The Food and Drug Administration (FDA) has approved Regeneron’s Otarmeni, the first gene therapy for genetic hearing loss, which is significant for affected families. This groundbreaking therapy is designed to treat a rare form of hearing loss caused by a mutation in the OTOF gene, impacting about 50 newborns in the U.S. each year. The FDA granted approval under its Commissioner’s National Priority Voucher program, which accelerates the review process for certain therapies.
Dr. Eliot Shearer, a pediatric otolaryngologist, described the approval as life-changing for families with hearing-impaired children. Currently, the only other treatment available for genetic deafness is cochlear implants. These devices can restore sound but do not capture the full range of sound quality. In contrast, the gene therapy offers continuous hearing that is not dependent on batteries.
Otarmeni works by correcting the faulty OTOF gene, which is crucial for making a protein called otoferlin. This protein is essential for transmitting sound signals from the ear to the brain. The FDA’s approval was based on a trial involving 20 children with the OTOF mutation, where 16 showed improved hearing after a single dose.

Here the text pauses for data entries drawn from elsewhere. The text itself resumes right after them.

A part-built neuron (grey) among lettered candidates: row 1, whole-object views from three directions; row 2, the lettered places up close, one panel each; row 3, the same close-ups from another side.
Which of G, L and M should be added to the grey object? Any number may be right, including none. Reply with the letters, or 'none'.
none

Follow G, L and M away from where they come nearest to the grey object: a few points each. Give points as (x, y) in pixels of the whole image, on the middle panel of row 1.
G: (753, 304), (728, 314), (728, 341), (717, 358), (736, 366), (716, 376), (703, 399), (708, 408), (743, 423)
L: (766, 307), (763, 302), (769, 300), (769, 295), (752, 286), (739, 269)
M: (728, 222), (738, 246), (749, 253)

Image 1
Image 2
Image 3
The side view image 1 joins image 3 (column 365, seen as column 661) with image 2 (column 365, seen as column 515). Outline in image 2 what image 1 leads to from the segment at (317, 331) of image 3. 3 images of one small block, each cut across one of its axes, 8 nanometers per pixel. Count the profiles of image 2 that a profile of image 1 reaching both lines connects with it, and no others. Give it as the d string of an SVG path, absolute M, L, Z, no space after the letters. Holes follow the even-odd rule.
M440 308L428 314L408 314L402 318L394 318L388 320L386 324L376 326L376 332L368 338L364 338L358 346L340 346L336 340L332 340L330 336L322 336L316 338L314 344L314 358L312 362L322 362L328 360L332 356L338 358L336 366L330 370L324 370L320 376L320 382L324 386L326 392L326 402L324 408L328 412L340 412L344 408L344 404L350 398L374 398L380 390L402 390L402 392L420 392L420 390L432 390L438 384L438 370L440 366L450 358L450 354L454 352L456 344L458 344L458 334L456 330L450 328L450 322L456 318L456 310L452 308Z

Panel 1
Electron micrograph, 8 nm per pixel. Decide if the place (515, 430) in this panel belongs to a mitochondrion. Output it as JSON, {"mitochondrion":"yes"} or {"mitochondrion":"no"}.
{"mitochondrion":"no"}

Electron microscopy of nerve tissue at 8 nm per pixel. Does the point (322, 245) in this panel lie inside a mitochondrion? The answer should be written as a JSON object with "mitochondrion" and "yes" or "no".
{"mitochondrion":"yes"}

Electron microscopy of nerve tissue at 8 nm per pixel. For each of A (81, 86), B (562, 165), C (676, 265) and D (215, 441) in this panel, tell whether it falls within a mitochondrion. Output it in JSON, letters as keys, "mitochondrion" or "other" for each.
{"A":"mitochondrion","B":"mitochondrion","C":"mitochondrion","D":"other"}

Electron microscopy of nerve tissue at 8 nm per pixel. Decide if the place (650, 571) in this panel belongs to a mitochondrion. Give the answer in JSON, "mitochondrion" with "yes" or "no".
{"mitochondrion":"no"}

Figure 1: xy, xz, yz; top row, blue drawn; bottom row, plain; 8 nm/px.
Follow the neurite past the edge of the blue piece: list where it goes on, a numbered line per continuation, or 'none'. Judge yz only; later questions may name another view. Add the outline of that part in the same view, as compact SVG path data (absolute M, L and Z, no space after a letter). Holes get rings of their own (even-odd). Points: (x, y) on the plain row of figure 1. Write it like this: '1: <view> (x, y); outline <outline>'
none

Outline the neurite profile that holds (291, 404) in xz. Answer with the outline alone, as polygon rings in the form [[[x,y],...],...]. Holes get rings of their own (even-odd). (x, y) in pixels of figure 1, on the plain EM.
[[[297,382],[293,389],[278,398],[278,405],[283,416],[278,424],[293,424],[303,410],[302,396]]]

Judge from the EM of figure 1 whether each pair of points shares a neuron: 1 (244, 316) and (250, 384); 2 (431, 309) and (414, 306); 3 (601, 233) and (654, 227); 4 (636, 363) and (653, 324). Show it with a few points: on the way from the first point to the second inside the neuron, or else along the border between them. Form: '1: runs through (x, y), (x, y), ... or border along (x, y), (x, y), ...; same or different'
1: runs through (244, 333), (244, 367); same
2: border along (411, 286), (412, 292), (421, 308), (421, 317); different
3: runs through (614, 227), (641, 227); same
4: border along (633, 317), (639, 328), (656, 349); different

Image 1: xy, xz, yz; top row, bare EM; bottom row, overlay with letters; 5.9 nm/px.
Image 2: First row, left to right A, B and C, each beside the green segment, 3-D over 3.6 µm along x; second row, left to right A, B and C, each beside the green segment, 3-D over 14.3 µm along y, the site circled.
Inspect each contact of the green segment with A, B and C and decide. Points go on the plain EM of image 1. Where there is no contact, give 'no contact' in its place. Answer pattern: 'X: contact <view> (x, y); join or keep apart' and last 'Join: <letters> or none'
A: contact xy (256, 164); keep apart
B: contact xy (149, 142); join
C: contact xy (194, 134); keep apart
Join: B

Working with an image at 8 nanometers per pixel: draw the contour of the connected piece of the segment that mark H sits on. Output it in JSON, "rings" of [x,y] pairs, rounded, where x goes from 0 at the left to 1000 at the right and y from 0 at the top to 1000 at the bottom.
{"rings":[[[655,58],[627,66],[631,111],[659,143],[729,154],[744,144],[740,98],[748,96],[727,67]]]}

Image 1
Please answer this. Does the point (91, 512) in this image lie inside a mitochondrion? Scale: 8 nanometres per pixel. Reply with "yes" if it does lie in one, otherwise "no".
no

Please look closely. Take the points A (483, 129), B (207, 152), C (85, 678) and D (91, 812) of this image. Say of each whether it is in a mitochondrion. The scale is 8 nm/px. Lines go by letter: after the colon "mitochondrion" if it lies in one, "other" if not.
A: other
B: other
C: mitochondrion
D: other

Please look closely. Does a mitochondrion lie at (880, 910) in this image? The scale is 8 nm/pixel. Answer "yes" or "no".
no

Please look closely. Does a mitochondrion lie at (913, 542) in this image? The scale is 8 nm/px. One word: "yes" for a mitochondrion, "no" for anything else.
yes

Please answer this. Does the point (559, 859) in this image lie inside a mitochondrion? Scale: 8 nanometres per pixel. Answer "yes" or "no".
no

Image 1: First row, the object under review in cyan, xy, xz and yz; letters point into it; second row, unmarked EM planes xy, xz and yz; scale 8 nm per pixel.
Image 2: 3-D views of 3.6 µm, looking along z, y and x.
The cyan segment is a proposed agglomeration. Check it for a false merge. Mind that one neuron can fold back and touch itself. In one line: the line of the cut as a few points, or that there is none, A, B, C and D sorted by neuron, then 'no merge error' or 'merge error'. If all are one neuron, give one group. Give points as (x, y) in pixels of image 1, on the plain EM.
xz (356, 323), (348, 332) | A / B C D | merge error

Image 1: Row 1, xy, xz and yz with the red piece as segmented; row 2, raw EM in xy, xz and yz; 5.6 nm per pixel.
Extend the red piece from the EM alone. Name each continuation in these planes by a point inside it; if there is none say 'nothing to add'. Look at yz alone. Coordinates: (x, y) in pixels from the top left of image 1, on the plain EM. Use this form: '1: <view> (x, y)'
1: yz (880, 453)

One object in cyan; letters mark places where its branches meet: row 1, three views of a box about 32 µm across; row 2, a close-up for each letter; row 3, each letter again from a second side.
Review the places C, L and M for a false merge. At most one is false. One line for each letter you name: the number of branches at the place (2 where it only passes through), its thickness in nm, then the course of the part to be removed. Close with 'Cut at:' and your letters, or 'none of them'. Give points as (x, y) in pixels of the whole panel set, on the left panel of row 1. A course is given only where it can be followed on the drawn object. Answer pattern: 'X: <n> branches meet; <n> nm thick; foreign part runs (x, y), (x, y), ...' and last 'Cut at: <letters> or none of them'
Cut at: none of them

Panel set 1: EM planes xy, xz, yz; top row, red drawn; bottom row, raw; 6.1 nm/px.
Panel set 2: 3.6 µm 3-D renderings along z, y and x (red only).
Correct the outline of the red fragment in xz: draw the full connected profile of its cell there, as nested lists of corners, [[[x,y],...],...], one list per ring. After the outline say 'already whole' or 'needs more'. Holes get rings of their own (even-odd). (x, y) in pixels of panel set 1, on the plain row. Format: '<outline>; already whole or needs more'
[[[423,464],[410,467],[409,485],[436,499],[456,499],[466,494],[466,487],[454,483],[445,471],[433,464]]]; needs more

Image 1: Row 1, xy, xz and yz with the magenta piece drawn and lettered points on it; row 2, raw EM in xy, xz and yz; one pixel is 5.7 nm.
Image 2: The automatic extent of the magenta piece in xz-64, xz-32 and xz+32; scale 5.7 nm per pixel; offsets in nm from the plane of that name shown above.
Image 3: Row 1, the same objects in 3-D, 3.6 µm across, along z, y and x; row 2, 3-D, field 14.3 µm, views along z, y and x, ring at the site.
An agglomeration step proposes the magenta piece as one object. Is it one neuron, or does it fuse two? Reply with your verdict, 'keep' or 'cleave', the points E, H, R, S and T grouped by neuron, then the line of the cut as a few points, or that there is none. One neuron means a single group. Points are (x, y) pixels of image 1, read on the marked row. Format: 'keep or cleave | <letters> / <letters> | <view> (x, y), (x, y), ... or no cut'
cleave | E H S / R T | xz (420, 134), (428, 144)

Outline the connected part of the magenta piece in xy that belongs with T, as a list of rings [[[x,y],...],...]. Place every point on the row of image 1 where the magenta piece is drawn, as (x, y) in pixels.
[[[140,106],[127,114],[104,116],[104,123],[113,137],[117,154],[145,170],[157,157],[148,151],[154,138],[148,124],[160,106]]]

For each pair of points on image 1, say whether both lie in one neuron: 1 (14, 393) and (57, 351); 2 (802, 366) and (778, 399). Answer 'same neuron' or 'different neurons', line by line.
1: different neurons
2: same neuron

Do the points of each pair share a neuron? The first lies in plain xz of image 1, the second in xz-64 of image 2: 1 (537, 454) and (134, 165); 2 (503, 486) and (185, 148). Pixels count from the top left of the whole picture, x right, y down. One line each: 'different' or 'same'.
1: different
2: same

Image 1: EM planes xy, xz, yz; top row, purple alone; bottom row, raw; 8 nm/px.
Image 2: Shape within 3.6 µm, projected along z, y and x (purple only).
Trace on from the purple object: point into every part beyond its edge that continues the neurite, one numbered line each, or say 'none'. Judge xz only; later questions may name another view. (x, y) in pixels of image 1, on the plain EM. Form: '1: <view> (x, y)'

While Regeneron will provide the drug at no cost to U.S. patients, the company does not control the administration costs, which are similar to cochlear implant surgery. The drug is currently not approved outside the U.S., and there is no price set for those living abroad. Sarah Emond, CEO of the Institute for Clinical and Economic Review, praised Regeneron for its strategy to ensure affordable access to this innovative therapy.